Ah, summer, when screenplay-ready drama emerges from the investment banking industry. Last summer, it was CNBC’s Mike Huckman, who, in a scrappy burst of journalistic energy not often seen during the analyst-stroking bubble years, chased Salomon’s Jack Grubman into the street (Fifth Avenue) seeking comments on the breaking MCI Worldcom fiasco. And we all know how that turned out (hint: his kids are now at P.S. 6).
This year, it’s not street theater, but courtroom drama. At stake is a $56 million tax bill, not an eyebrow-raising amount by i-banking standards. But it’s everything, if market reversals leave your entire net worth sitting well within the $112 million spread of the court’s decision. And it’s even more everything if the star is not a mere Master of the Universe, but An Architect of the Universe itself, Dr Myron Scholes.
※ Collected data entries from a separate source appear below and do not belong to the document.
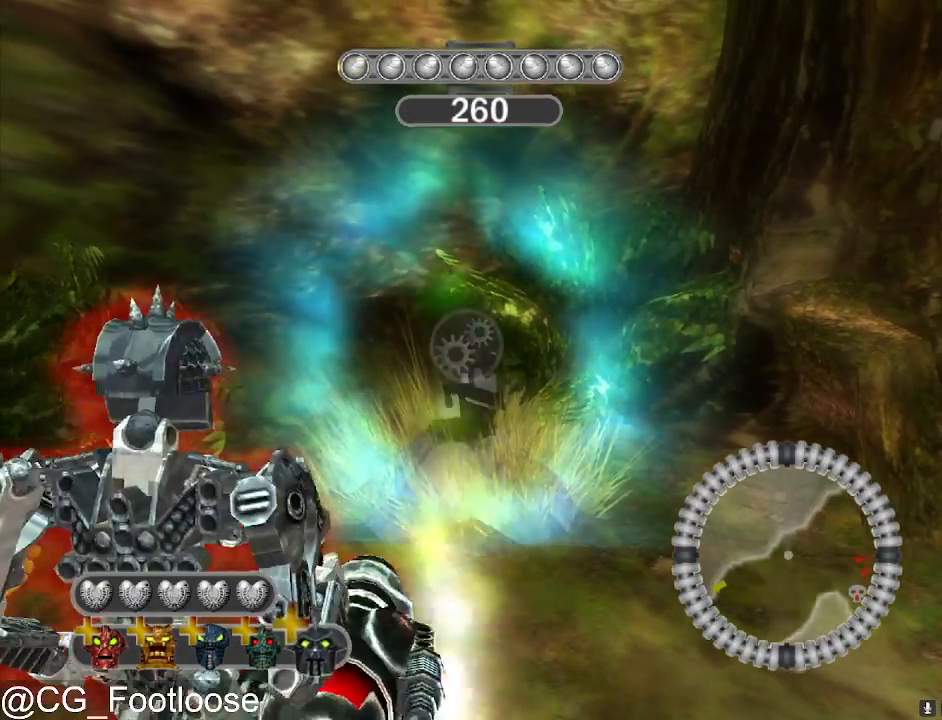
{"keys": ["space"], "mouse": [], "mouse_move": "still", "events": []}
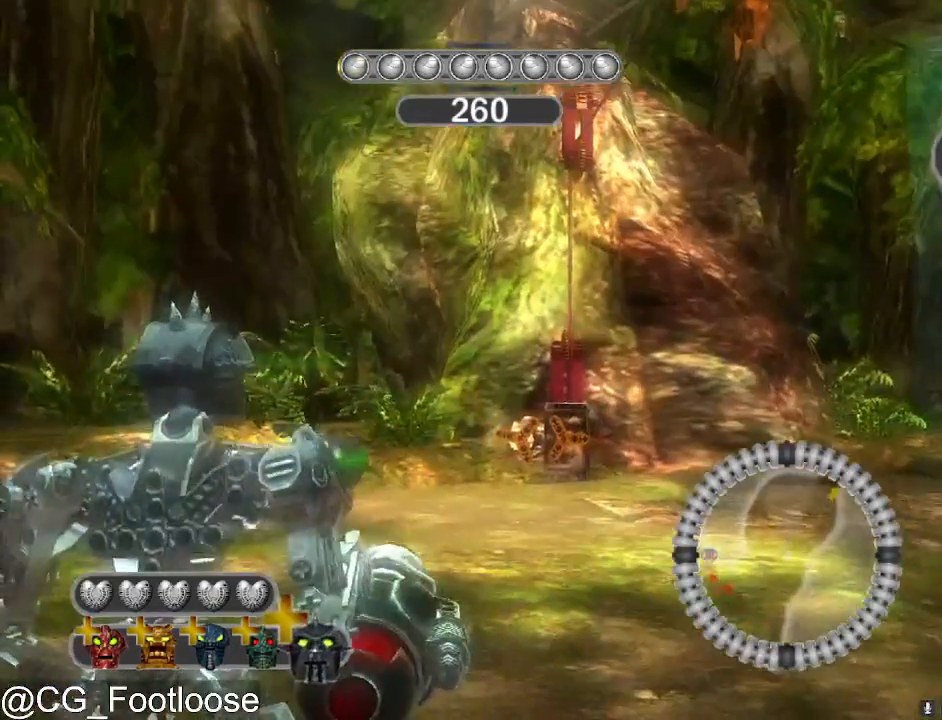
{"keys": ["space"], "mouse": [], "mouse_move": "still", "events": []}
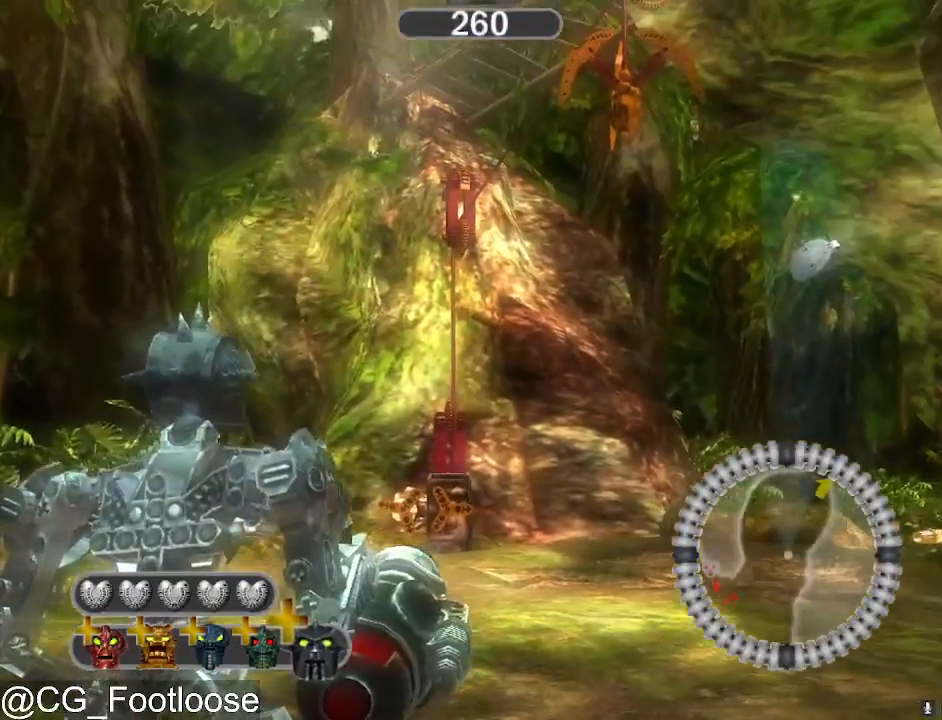
{"keys": ["space"], "mouse": [], "mouse_move": "still", "events": []}
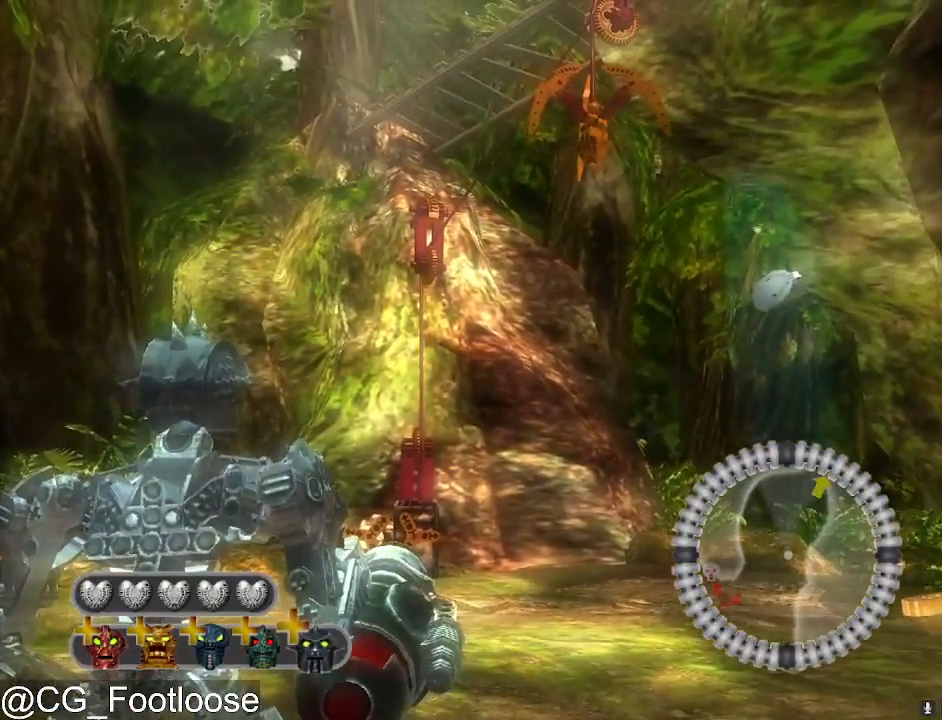
{"keys": ["space"], "mouse": [], "mouse_move": "right", "events": []}
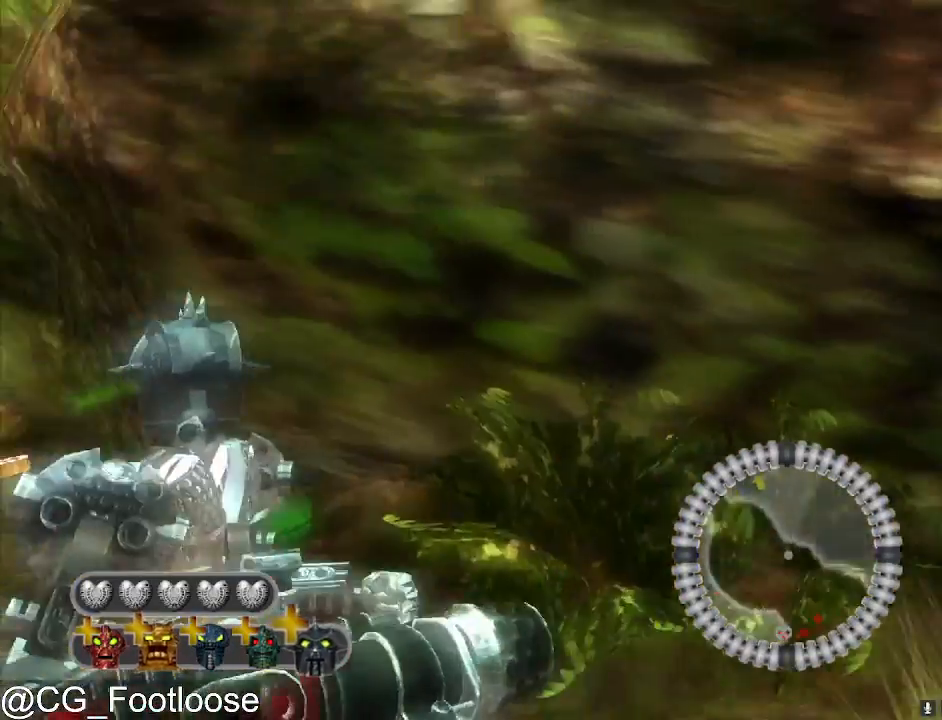
{"keys": ["space"], "mouse": [], "mouse_move": "still", "events": [[50, "space", "up"], [183, "space", "down"]]}
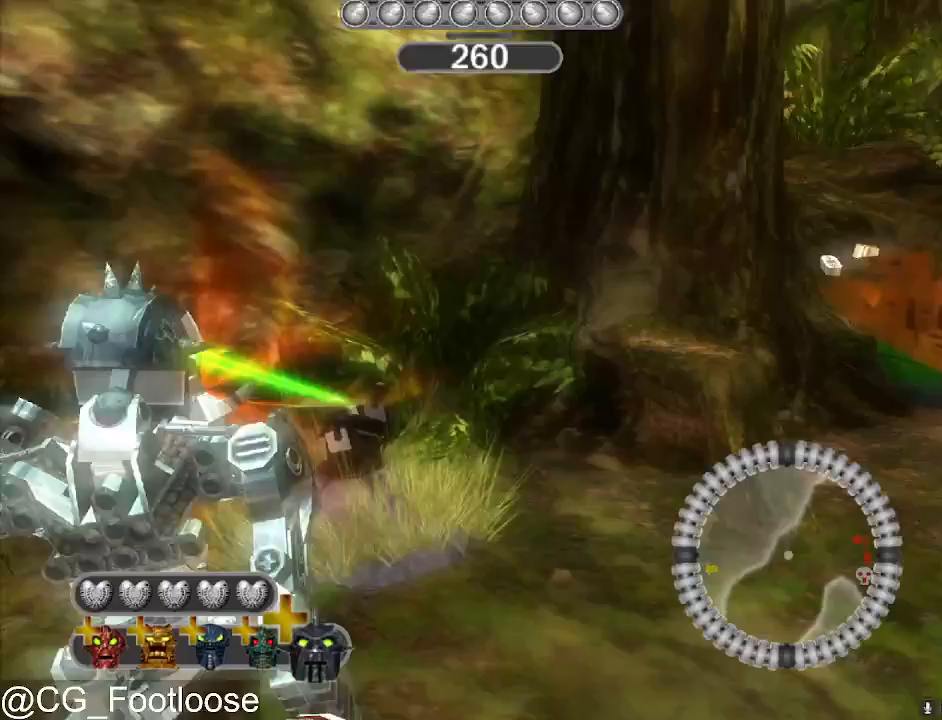
{"keys": ["space"], "mouse": [], "mouse_move": "still", "events": []}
MBA’s have the Black-Scholes model for pricing options burned into our heads. In hyperbolic shorthand (this is for a screenplay, remember?), Black-Scholes made modern capital markets possible, creating the common language of risk and return. Grubman’s a cog in the machine. Scholes helped define. For all the good that‘ll do him. In a NYTimes article that’d make Dick Wolf proud, David Cay Johnston tells of The Architect’s encounter on the stand with a crack federal prosecutor.